Its four months away and I'm already nervous. I was nervous when I first read about the race - Eric told me "good, you should be". I'll prob throw up the night before (which will be bad because I'm going to need every single last calorie I can get). People say Ironmans are "training rides". Athletes who finish regularly say "this is the hardest thing I've ever done". Haloucinations are common, esp on the second half. What the hell am I doing?
I think I'm a "red shirt" participant. I'm in, but I'm just field filler and prob won't make it. Like the red shirts on Star Trek - they always die. While this is sort of defeatist and perhaps not the most healthy attitude, I'm also trying hard to be realistic. I was reading a report today from a guy that did not finish the race until his third attempt. Its not the finishing that really matters, I think. Dropping this race is not a bad thing - no one cares, and any one of a zillion things can take you out, even those most prepared. The reality in this race is that if you cross the *starting* line, you've passed initiation.
For this I am grateful because after reading many of these reports I have no delusions of actually finishing. From my vantage point right now, pretty blue sky, warm sunshine, flat paved trail and road bike, I have simply no concept of the difficulty of this race. I simply cannot properly imagine it and thus have no basis to measure my current abilities against the challenges that will present themselves.
However, reading all this stuff has helped me tease out some secrets of this race, or at least what I think are the tactics necessary. The first is that while important, weight is not usually a deciding factor. Yeah, everyone wants to shave a pound here or there, of course. But often the reasons people drop are not only because they are over loaded. Usually there is another contributing factor. A miscalculation of food, water for the snow & weather conditions. Equipement failure. Physical failure that would have happened no matter what their equipment weighed. It just seems like from the reports of both successes and failures that it is a lot more important to pay attention to the body than the weight of the equipment. Obviously if you're pulling extra weight it impacts your endurance, but those that dropped seem like they prob would have dropped anyway because of a tactical mistake, even if their gear weighed 25% less. So anyway, like I mentioned in my earlier post, I think that time is better spent on preparing the body rather than drilling out my wheels.
Getting the proper amount of calories and water is important as well. This is a huge tactical decision. How to get enough of either and keep it from freezing.
Dealing with sleep deprivation.
One that I've not yet mentioned is that it seems like the people who end up with a partner or in a group seem to do well. I've not done any real analysis, so this is only an "impression" on my part. But it seems like the are three types of participants - those that are the strong guys - the leaders & real competitors who will race this as a race. Then there are the people who travel as a pair or maybe group of three. Finally, there are the people who end up alone. Its the last group that it seems has the hardest time. Often the race reports mention how great it was to see someone, talk to someone ride with someone and how much of a boost that was to their mental health - it is seriously lonely out there. You can talk occasionally, encourage each other, help each other (i.e. get something out of a pack, etc.).

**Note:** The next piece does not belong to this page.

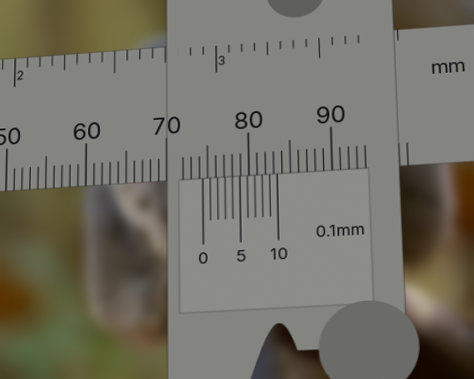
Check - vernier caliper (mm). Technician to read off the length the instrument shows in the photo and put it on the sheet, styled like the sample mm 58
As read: mm 74.4
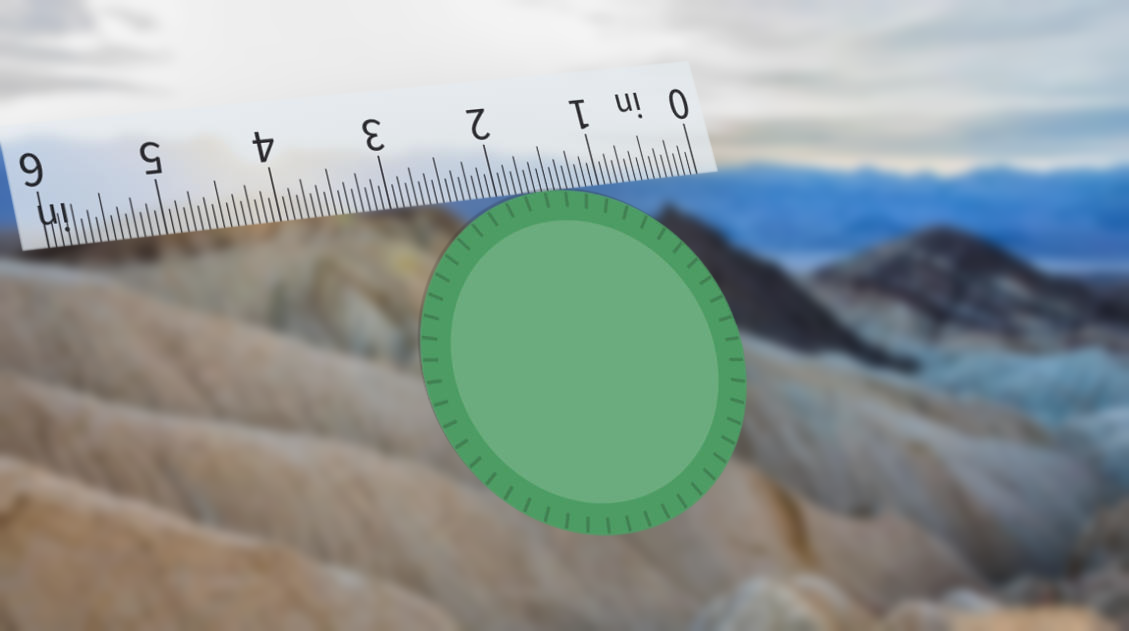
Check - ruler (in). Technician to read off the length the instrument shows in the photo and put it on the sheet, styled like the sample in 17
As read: in 3.0625
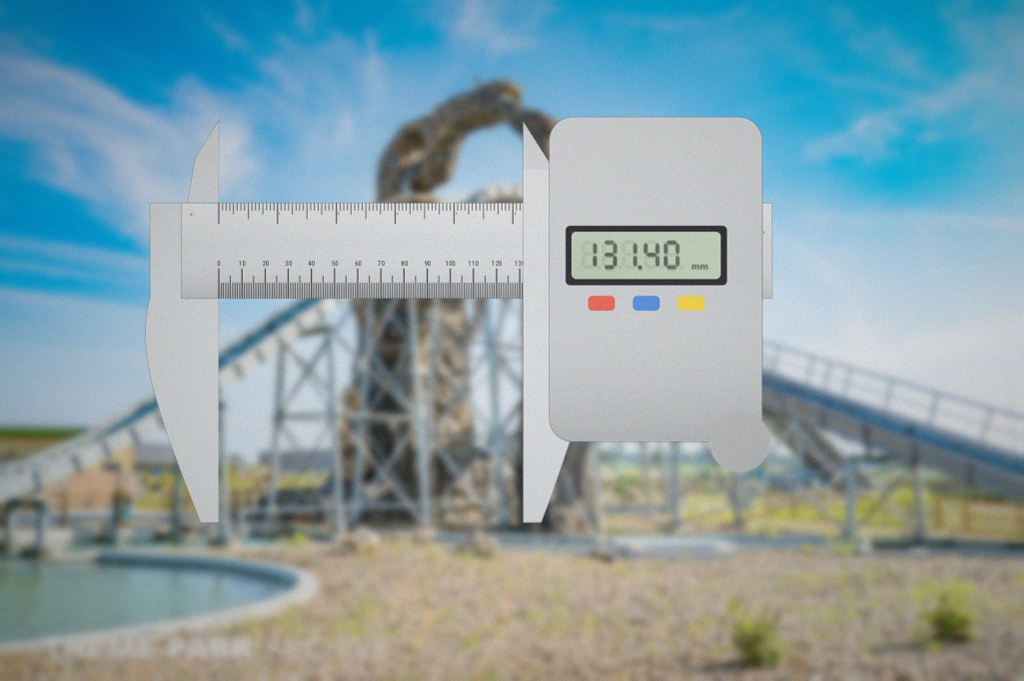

Lastly, another tactical challenge that I'm surprised people don't do a better job of is navigation. There are a lot of side trails, a few T's, trail crossings and things like that that make it possible to get off the main trail. And following tracks is no sure bet, either, since who knows if the person that made them also made the right decision? I see very little mention of GPS units or pre-loaded routes. At this point I'm planning to load a GPS with a route and carry that. Maybe not run it the whole time, but at least be able to check it. Several times in reports there were people discussing the fact that they didn't know if they were on the right trail, or that missed a T and lost 10 miles and other seriously negative navigation errors. Some people recover and move on, but I think I'd be so pissed at adding the extra time and distance I'd quit. I want to be able to check if I find myself wondering if I'm on the right trail.
So one of the 2007 participants who had a real tough time went back in 08 to attempt it again. He corrected a lot of his mistakes from the previous year (and never once mentioned the weight of his bike in his race report after obsessing about it in 2007), and completed it successfully. An interesting aspect is that he rested for a long time at the midway point, not starting off on the second half until daylight. This was one idea to my own approach. I'm going to give up any sort of time goals. Yes I want to be a competitor. But I just have to do this to completion. If that means deciding to sleep for 8 hours, so be it. 40 hours is not an unrealistic time.